TEMPO.CO, Jakarta - Ketua Komisi Pemberantasan Korupsi (KPK) Firli Bahuri mengapresiasi langkah pemerintah yang telah meneken perjanjian ekstradisi dengan Singapura kemarin. Ia mengatakan hal ini akan berguna bagi KPK ke depannya.
"KPK sangat berterima kasih karena KPK akan memanfaatkan perjanjian eksradisi tersebut," kata Firli saat ditemui di Komplek DPR RI, Jakarta Pusat, Rabu, 26 Januari 2022.
Firli mengatakan perjanjian ini sudah diupayakan sejak lama. Namun baru berhasil diwujudkan di era pemerintahan Presiden Joko Widodo. Ia pun mengatakan masyarakat Indonesia harus ikut berbahagia dengan adanya perjanjian ini.
"Karena akan membuka kesempatan yang lebih erat, lebih kuat, dengan kerja sama dengan Singapura, terkait dengan penyelesaian penyelesaian perkara-perkara yang jadi perhatian kita," kata Firli.
Perjanjian ekstradisi disebut-sebut bisa mempermudah upaya pemulangan buronan yang berada di Singapura, termasuk koruptor. Meski begitu, Firli enggan memastikan ada berapa banyak buronan korupsi yang saat ini berada di Singapura.
"Yang jelas adalah kami menyambut baik adanya perjanjian ekstradisi ini dan perjanjian ini akan lebih bermakna apabila segera kita implementasikan," kata Firli.
Menteri Hukum dan HAM Yasonna Laoly menyebut perjanjian ini diharapkan dapat mencegah dan memberantas tindak pidana yang bersifat lintas batas negara seperti korupsi, narkotika, dan terorisme.

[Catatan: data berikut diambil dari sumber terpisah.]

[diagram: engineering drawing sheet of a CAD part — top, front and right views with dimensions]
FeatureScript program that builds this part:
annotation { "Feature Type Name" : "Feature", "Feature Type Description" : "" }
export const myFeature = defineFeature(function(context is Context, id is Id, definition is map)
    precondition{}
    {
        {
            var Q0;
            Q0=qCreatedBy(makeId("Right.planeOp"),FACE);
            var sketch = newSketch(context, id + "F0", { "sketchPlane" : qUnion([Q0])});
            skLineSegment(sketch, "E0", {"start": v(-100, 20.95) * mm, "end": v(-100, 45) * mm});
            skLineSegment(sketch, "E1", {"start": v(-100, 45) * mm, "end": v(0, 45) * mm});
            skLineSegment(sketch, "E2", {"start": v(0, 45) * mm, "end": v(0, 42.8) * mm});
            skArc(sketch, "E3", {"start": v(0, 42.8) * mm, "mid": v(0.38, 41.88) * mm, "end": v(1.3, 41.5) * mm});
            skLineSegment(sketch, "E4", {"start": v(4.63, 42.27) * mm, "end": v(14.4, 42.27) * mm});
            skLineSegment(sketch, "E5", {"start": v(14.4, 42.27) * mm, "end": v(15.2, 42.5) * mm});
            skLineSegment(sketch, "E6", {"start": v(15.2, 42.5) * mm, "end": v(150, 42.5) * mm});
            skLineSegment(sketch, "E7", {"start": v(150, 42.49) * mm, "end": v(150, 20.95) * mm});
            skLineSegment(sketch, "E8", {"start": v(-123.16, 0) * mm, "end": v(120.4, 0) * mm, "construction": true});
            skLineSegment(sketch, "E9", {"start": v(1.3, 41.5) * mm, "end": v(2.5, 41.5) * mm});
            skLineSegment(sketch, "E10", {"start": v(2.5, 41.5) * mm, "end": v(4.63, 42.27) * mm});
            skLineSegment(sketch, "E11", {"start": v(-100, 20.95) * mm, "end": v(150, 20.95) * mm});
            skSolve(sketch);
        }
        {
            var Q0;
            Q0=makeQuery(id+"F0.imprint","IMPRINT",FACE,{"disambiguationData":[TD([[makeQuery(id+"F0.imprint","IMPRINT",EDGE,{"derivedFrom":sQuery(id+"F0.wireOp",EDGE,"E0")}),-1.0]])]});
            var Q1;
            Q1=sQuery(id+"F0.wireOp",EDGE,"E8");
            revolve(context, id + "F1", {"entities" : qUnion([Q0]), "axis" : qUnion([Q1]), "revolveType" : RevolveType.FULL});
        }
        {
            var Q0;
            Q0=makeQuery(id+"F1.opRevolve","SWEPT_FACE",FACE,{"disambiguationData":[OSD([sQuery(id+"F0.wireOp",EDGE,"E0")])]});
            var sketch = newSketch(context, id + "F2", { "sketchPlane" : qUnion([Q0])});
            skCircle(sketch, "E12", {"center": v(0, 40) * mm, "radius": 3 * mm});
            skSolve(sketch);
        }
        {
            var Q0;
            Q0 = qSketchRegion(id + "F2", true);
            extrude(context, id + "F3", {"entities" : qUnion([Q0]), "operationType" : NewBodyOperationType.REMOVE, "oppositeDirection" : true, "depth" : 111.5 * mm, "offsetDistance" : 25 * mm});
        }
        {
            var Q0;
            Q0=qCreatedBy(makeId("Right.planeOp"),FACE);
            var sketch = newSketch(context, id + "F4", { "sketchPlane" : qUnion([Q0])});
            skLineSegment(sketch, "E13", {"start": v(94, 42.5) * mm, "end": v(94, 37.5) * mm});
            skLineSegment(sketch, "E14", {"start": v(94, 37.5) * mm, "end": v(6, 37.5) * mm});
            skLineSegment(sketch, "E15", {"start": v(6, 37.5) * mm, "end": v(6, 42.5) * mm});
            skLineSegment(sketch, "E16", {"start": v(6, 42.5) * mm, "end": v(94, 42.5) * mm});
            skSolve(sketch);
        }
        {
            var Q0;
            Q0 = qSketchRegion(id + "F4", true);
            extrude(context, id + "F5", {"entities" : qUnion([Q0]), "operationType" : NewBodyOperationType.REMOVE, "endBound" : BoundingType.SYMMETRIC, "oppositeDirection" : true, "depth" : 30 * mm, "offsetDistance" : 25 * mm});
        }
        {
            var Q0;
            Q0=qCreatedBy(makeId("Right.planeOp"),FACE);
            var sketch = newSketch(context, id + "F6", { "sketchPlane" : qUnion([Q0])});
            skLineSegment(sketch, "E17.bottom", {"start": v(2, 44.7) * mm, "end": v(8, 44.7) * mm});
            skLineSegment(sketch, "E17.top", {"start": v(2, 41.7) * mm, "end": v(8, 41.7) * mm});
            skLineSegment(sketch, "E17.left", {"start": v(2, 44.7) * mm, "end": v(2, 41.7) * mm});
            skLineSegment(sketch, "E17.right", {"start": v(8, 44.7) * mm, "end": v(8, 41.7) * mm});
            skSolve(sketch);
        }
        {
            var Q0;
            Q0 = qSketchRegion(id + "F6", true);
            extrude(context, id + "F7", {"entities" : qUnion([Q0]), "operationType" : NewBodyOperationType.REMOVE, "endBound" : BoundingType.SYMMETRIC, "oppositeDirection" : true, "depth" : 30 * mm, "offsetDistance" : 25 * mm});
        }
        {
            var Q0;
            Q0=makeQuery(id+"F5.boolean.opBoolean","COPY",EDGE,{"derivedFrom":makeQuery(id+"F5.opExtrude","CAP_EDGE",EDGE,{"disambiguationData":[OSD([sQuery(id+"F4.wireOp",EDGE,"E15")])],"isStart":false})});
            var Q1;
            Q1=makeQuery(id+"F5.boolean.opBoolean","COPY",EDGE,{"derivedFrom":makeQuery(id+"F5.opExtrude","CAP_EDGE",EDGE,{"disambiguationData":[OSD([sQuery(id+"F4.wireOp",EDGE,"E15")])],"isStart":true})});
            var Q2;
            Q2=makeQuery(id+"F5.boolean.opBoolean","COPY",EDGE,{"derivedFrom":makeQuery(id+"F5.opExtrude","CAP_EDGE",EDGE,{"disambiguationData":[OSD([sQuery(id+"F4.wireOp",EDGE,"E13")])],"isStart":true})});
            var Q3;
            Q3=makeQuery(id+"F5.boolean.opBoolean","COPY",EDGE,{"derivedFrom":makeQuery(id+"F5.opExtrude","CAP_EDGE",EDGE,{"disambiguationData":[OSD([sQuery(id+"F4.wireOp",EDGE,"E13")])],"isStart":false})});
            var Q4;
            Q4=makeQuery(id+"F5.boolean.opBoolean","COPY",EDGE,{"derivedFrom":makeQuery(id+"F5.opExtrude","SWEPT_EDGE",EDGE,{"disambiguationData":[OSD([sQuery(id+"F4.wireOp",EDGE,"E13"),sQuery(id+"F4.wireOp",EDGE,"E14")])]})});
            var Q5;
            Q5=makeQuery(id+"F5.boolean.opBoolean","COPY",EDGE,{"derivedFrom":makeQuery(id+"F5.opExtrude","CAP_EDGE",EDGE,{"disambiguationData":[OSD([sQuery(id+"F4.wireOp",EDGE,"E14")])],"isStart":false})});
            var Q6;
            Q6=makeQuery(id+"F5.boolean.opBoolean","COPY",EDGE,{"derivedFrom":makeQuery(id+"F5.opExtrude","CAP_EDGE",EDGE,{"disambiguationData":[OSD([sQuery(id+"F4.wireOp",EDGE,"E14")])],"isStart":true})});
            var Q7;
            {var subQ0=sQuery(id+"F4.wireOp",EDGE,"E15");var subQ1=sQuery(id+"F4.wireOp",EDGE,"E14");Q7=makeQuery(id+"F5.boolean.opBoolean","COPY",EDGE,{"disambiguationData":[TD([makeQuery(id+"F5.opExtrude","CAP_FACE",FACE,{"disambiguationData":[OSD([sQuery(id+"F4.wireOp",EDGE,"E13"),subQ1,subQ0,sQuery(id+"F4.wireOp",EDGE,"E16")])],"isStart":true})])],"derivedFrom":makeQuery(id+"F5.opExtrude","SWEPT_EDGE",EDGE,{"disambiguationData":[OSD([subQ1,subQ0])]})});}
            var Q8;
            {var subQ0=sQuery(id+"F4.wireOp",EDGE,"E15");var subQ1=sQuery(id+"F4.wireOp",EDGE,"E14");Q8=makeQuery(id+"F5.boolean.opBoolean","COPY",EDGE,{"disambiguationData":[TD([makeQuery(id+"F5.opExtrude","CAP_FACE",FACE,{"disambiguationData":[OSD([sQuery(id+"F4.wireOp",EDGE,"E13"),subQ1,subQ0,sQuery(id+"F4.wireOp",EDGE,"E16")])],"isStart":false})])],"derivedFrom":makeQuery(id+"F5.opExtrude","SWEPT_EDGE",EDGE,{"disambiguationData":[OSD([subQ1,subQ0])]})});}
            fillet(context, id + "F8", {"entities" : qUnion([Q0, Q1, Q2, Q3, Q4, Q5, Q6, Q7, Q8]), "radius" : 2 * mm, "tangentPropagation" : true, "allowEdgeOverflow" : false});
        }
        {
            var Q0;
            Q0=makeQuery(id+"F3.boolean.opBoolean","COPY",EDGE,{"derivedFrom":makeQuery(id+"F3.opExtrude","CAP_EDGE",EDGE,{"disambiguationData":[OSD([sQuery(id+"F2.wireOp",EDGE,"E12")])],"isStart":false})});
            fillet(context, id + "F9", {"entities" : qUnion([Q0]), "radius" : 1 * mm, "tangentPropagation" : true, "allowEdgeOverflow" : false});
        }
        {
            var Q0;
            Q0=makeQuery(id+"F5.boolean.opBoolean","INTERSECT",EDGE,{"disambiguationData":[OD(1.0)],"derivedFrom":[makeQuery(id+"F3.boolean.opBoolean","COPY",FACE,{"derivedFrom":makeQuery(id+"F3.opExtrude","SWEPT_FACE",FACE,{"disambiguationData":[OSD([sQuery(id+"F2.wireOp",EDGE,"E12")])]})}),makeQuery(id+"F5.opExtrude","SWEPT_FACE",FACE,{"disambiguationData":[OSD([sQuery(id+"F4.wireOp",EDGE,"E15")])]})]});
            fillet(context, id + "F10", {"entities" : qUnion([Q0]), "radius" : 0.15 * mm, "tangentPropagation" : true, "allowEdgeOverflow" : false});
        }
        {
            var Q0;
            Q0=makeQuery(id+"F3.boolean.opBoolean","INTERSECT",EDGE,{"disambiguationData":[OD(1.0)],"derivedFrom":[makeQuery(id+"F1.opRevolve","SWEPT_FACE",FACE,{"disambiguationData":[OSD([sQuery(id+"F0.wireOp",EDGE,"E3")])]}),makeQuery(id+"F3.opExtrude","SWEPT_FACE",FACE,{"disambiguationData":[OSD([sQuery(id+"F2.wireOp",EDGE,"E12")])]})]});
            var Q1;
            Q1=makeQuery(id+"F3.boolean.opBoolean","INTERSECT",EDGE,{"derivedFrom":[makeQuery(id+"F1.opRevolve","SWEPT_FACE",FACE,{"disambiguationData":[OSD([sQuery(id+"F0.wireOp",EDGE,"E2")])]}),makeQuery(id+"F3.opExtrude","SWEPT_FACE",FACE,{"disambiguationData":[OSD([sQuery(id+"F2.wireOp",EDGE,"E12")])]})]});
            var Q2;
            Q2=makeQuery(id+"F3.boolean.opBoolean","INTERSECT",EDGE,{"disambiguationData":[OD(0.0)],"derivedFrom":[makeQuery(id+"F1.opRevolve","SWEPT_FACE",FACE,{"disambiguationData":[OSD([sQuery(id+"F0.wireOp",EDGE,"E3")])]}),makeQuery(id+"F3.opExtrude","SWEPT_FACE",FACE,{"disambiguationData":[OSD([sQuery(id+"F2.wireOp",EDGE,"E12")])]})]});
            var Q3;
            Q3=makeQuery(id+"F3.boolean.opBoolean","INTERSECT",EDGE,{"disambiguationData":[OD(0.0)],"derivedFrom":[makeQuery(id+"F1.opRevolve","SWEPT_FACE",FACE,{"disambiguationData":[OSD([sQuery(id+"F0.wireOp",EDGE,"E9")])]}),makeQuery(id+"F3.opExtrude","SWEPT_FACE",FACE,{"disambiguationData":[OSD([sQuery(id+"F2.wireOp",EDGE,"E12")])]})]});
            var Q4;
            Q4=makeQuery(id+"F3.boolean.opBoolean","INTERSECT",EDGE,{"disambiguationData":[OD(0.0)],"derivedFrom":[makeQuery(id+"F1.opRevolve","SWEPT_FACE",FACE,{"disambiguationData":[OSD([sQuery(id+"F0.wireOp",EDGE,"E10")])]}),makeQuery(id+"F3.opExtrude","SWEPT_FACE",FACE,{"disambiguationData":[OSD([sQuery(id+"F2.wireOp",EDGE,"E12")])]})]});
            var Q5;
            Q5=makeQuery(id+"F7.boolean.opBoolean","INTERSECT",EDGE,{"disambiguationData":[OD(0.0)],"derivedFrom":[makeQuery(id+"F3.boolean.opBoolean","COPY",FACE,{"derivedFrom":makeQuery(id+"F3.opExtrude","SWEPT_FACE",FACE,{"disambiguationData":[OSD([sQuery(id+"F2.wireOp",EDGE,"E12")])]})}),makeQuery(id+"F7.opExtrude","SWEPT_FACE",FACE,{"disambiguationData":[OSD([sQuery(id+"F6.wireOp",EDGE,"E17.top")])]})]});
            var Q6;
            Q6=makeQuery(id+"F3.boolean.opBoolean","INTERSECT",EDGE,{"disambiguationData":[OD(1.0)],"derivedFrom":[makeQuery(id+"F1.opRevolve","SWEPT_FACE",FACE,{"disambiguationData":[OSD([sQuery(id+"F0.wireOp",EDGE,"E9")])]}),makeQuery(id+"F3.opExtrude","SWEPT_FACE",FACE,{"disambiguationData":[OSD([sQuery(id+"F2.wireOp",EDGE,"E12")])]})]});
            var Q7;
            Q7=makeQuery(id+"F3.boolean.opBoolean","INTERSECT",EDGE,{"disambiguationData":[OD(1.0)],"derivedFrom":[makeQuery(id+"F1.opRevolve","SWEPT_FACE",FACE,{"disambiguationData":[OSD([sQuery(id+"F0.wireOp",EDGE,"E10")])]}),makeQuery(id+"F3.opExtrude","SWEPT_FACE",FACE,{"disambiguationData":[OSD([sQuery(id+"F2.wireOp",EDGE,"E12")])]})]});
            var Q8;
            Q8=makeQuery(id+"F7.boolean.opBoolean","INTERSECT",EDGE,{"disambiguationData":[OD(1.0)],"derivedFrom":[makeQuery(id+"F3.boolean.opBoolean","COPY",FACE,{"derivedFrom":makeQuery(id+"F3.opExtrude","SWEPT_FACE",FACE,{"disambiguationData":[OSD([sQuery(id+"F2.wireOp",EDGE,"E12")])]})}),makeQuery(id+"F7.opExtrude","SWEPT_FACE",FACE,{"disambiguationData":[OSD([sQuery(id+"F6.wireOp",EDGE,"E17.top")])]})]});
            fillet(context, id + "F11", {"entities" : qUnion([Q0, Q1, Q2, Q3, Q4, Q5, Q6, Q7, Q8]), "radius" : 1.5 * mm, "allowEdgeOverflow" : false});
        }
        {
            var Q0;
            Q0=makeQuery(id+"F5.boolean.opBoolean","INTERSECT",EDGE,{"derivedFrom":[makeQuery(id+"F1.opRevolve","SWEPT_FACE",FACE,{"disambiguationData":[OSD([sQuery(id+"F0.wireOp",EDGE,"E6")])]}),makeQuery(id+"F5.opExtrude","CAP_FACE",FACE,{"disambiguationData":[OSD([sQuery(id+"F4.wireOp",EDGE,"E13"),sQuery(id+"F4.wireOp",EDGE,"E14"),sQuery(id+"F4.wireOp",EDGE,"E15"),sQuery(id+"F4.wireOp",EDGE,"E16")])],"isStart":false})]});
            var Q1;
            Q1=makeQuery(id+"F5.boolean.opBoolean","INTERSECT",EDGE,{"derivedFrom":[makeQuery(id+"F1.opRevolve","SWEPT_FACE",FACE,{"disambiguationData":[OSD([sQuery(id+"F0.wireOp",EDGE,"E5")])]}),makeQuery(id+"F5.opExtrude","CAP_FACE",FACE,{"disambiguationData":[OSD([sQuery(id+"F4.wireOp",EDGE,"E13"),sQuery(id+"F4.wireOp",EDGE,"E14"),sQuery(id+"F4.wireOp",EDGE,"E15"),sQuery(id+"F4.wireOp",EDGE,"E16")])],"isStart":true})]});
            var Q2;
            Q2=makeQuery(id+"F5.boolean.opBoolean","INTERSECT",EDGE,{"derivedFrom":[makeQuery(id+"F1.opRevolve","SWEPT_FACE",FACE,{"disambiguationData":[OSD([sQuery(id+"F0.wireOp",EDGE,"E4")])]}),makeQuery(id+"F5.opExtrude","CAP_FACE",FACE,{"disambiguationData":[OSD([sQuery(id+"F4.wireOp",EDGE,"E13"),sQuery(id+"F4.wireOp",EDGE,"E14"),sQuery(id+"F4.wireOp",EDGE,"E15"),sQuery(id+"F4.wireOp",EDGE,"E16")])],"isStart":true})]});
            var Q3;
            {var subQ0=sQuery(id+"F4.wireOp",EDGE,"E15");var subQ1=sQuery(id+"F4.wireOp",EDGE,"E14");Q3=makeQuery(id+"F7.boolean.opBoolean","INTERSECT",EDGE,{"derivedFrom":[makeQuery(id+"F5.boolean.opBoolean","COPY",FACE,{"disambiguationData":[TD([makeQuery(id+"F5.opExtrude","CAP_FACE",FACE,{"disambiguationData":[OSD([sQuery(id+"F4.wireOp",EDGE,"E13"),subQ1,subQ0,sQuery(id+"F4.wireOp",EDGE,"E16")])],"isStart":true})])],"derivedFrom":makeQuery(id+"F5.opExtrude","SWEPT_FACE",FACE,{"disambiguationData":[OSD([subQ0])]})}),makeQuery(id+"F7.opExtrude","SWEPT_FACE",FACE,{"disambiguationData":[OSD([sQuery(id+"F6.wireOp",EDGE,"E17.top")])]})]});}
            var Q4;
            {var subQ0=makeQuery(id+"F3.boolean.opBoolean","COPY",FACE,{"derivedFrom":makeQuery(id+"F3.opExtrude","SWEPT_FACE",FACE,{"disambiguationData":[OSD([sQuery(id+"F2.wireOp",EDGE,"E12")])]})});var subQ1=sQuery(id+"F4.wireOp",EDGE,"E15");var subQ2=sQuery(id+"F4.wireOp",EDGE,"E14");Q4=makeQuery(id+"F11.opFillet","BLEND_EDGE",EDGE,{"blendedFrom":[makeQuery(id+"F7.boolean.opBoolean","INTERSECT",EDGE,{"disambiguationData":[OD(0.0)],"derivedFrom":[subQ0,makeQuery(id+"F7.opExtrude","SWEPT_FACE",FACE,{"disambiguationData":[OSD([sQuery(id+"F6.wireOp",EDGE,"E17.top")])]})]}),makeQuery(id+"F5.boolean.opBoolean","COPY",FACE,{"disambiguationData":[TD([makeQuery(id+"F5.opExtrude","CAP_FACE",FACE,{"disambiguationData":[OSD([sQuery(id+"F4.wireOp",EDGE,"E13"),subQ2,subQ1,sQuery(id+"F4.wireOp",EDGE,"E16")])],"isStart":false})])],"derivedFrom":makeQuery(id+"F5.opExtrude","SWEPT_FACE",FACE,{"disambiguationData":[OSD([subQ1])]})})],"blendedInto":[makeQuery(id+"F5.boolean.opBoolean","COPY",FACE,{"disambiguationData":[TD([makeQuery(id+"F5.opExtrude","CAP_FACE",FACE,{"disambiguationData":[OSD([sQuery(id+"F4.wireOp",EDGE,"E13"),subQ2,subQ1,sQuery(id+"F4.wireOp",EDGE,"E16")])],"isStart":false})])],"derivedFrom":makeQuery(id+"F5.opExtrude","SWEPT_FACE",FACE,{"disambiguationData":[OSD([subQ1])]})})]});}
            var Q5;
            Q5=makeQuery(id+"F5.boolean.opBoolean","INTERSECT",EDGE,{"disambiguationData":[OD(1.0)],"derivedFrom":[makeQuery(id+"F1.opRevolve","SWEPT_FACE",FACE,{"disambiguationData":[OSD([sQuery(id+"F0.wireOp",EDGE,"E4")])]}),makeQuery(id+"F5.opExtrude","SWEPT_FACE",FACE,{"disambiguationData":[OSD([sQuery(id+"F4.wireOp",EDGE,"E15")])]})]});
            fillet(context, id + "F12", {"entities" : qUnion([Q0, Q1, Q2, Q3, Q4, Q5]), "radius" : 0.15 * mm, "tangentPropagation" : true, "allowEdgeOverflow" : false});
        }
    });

Perjanjian Ekstradisi Indonesia-Singapura memiliki masa retroaktif (berlaku surut terhitung tanggal diundangkannya) selama 18 tahun ke belakang. Hal tersebut sesuai dengan ketentuan Pasal 78 Kitab Undang-Undang Hukum Pidana Indonesia.
Selain masa rektroaktif, perjanjian ekstradisi ini juga menyepakati bahwa penentuan kewarganegaraan pelaku tindak pidana ditentukan pada saat tindak pidana dilakukan.
"Hal ini untuk mencegah privilege yang mungkin timbul akibat pergantian kewarganegaraan dari pelaku tindak pidana guna menghindari proses hukum terhadap dirinya,” ujar Yasonna lewat keterangan tertulis yang dikutip pada Rabu, 26 Januari 2022.